Pour finir, l’ensemble des participants à ce Galop 2018 se retrouvent autour d’une choucroute. Le temps passe et, alors que l’on sort le gâteau aux couleurs de l’invité d’honneur, François commence à regarder sa montre de plus en plus souvent. C’est que l’heure du départ du GP de Belgique approche à grands pas ! Moi, je reste zen, ça fait plus de 15 ans que j’ai par principe ôté les Grands prix de mon emploi du temps dominical.
Providence
« A Monaco en 76, j’avais réussi à me qualifier (Jacky Ickx, mon équipier, avait eu moins de chance) et Frank Williams s’en était montré très satisfait. Mais il y a eu moins d’abandons que d’habitude et je n’ai donc terminé que 11e avec cette voiture dont Gérard Ducarouge m’avait dit qu’elle ne marcherait jamais. Peut-être que si j’avais terminé 6e la suite de mon parcours en aurait été modifiée. Mais je ne regrette rien. La chance est un facteur à prendre en considération et j’en ai eu. J’ai eu plusieurs accidents : au Paul Ricard en 1971, au Mugello en 76, au Nürburgring en 77 (avec la Kauhsen-Renault ex-Elf 2, je me retrouve sans freins à 250 !), au Mans en 1979, à chaque fois j’en suis sorti indemne et je remercie la providence ! »
A la grande satisfaction de François, une solution technique est trouvée pour diffuser le Grand Prix en direct sur le mur de la salle polyvalente. Mais le « spectacle » (ou plutôt son absence passé le premier virage) proposé nous incite vite à reporter notre attention sur la remise des prix, lors de laquelle Michel énonce les bonnes réponses aux questions posées dans le roadbook.
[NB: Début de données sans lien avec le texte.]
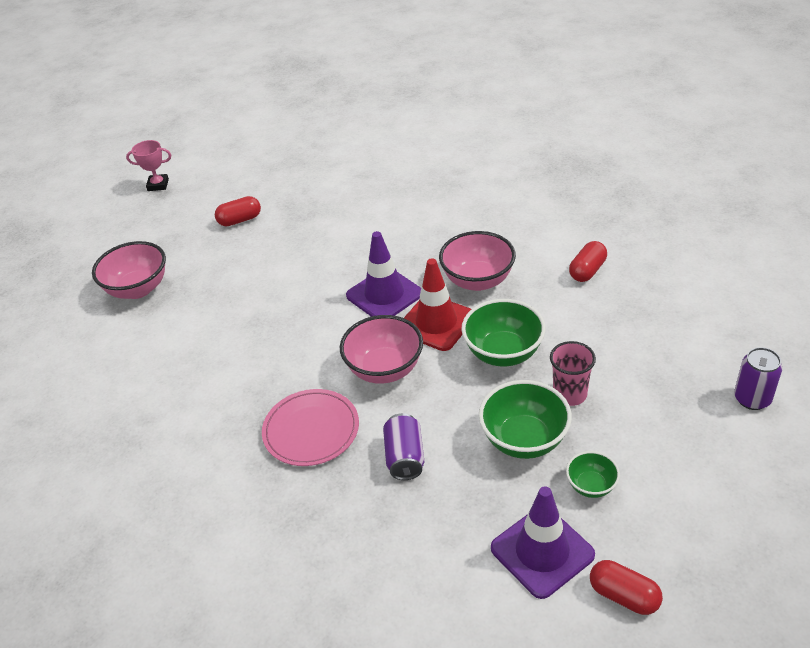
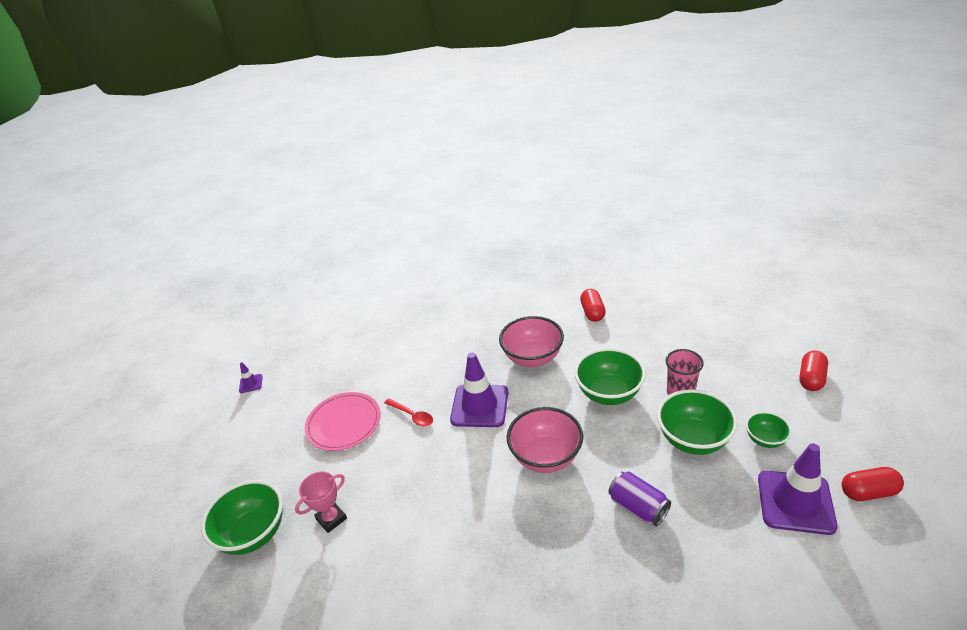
camera: 40 degrees left, 5 degrees down
pink bowl [92,241,166,299] -> green bowl [201,480,283,555]
pink trophy [126,140,171,191] -> pink trophy moved to [295,471,347,533]
red capsule [215,196,261,226] -> red capsule moved to [799,350,828,391]
pink plate [262,389,359,466] -> pink plate moved to [305,392,381,451]
red traffic cone [404,258,471,351] -> none
purple can [734,347,782,410] -> none
none -> purple traffic cone [239,362,263,393]
none -> red spoon [384,398,433,426]

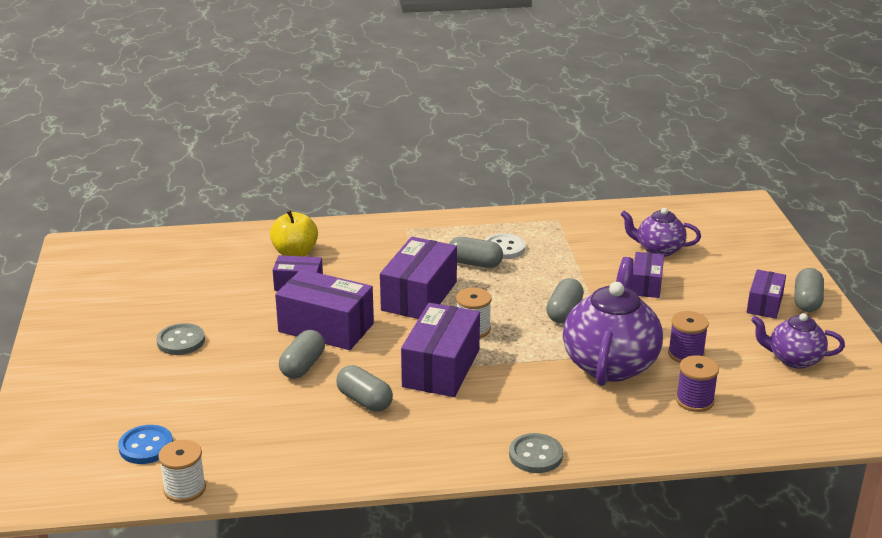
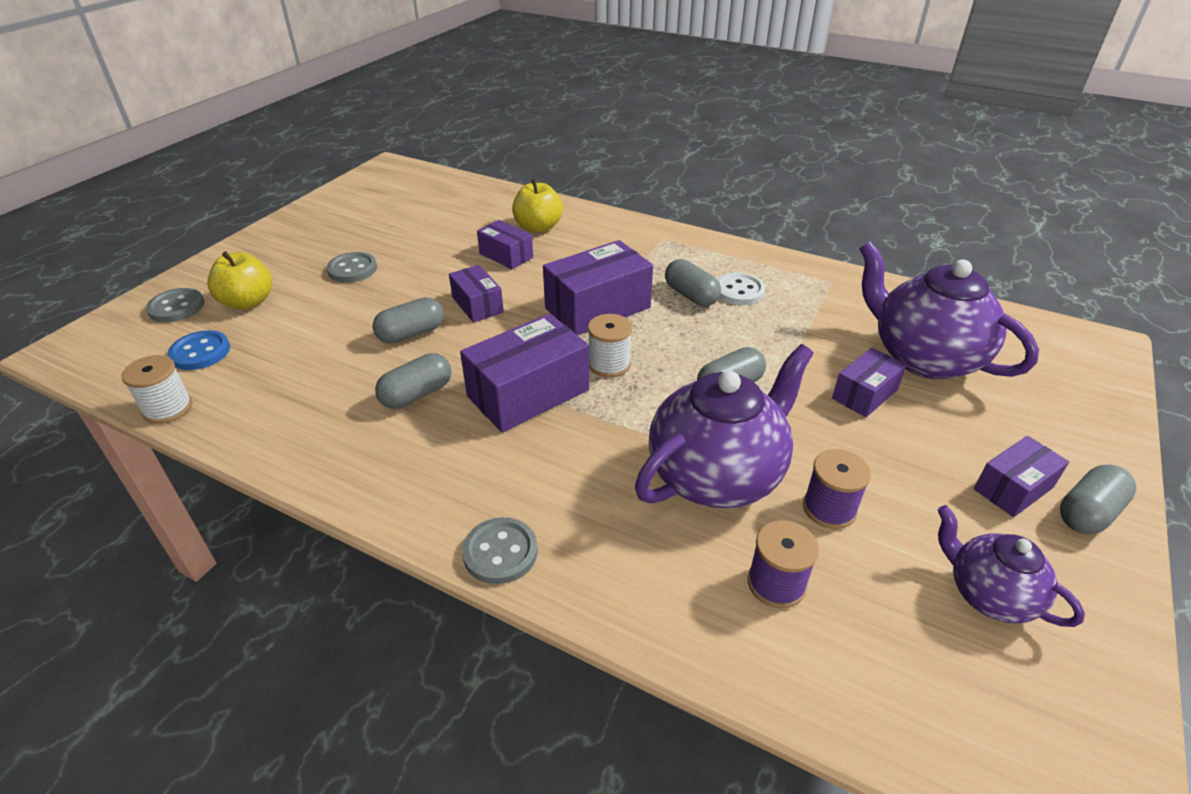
camera: 35 degrees right, 10 degrees up
purple box [275,269,374,350] -> purple box [449,265,504,322], size x0.58
grey capsule [336,365,393,412] -> grey capsule turned 60 degrees clockwise [375,353,451,409]
purple teapot [621,208,701,257] -> purple teapot [859,241,1039,379], size x1.77
none -> grey button [146,288,204,322]
none -> yellow apple [207,251,272,310]

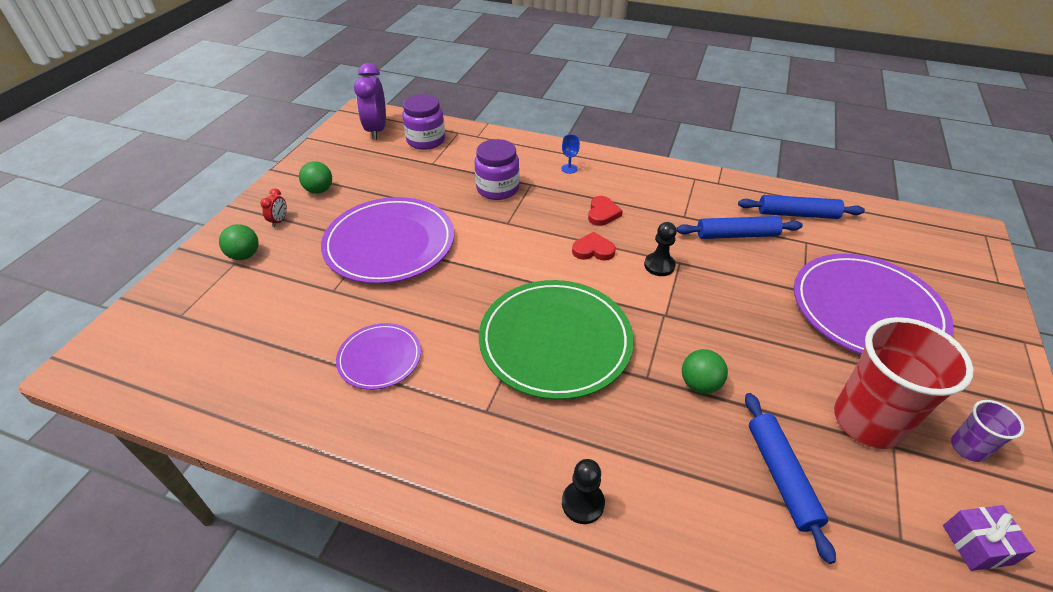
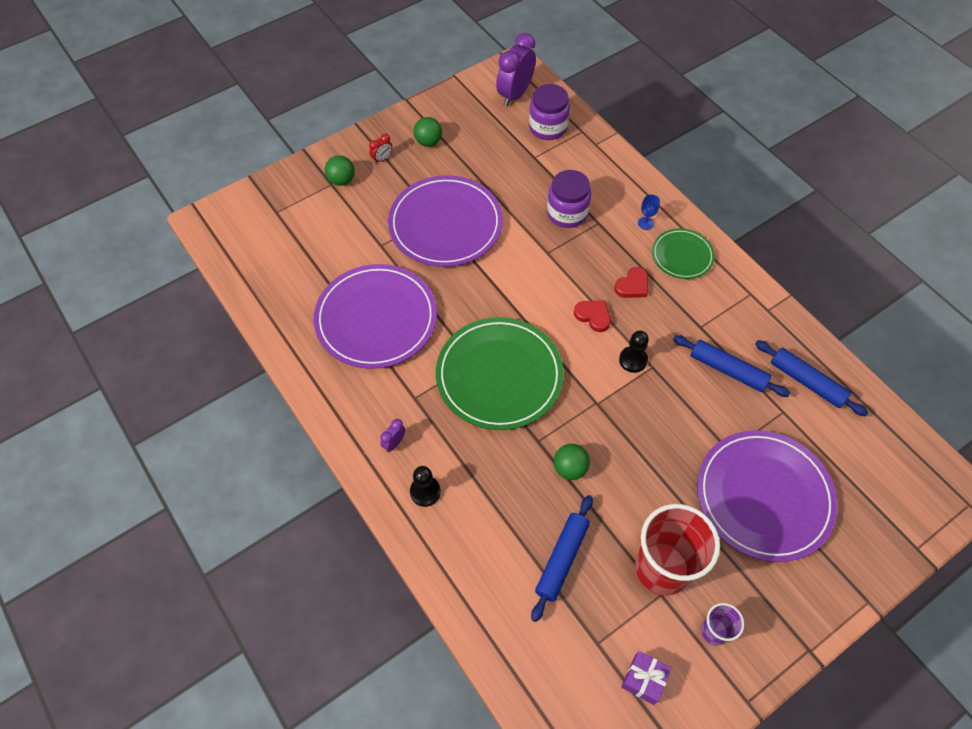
camera: 35 degrees right, 15 degrees up
purple plate [336,323,421,390] -> purple plate [314,264,437,369], size x1.88
none -> purple clock [380,419,405,452]
none -> green plate [652,228,715,279]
Je comprends vite qu’il n’y aura pas plus de coupe pour nous en 2018 que pour Michel en 1977 :
« Cette saison 1977 a été pour moi la dernière ; j’ai dû abandonner 16 fois en 17 courses ! La même année, en me rendant sur les circuits par la route, je suis tombé en panne au moins une dizaine de fois et à chaque fois au volant de voitures différentes ! »
Je n’ai rapporté ci-dessus que des extraits choisis mais, en partant de sa carrière en course, c’est un champ bien plus large que nous avons embrassé avec Michel. Partis de la course auto, nous avons « dévié » vers des sujets bien plus profonds et bien moins matériels : l’amour, la mort, le sens de la vie et les moyens de se la rendre plus douce2. Au-delà du pilote, j’ai rencontré un personnage (deux en comptant Françoise, son épouse) éminemment sympathique et bienveillant. Un homme qui fait du bien. Et c’est le souvenir principal que je garderai de cette édition 2018 du Galop des Cuirassiers, une fugue idéale pour aborder la rentrée regonflé.
Photos du Galop : © François Blaise et Olivier Favre
Photos d’époque : © DR
Notes :
- – Extrait de L’Equipe du lundi 7 juillet 1969 : « Déjà, et de loin le plus rapide aux essais, Michel Leclère a remporté hier sa plus probante victoire dans la Coupe des Gordini. Probante pour deux raisons : le caractère sélectif inégalé en France du circuit de Charade, et aussi l’aisance avec laquelle il a rapidement creusé l’écart sur ses poursuivants. Dans la descente rapide, Leclère était le plus courageux et le plus adroit : c’est là qu’il creusait la différence le séparant des autres « gordinistes », et un groupe de pilotes de Formule 1 (Stewart, Beltoise, Rindt), qui était placé dans la courbe de la Carrière, fut émerveillé par sa vitesse de passage en cet endroit très délicat, ainsi que par le choix intelligent de sa trajectoire. »
- Depuis 2010 Michel est naturopathe et il propose par ailleurs des stages de pilotage et des prestations de coaching pour pilotes débutants.
Enfin, pour terminer, un grand bravo à l’équipe du PARA pour l’organisation sans faille de ce rallye et un grand merci à François pour son invitation à partager cette balade conviviale au cours de laquelle j’ai découvert certains villages et routes qui méritent le détour.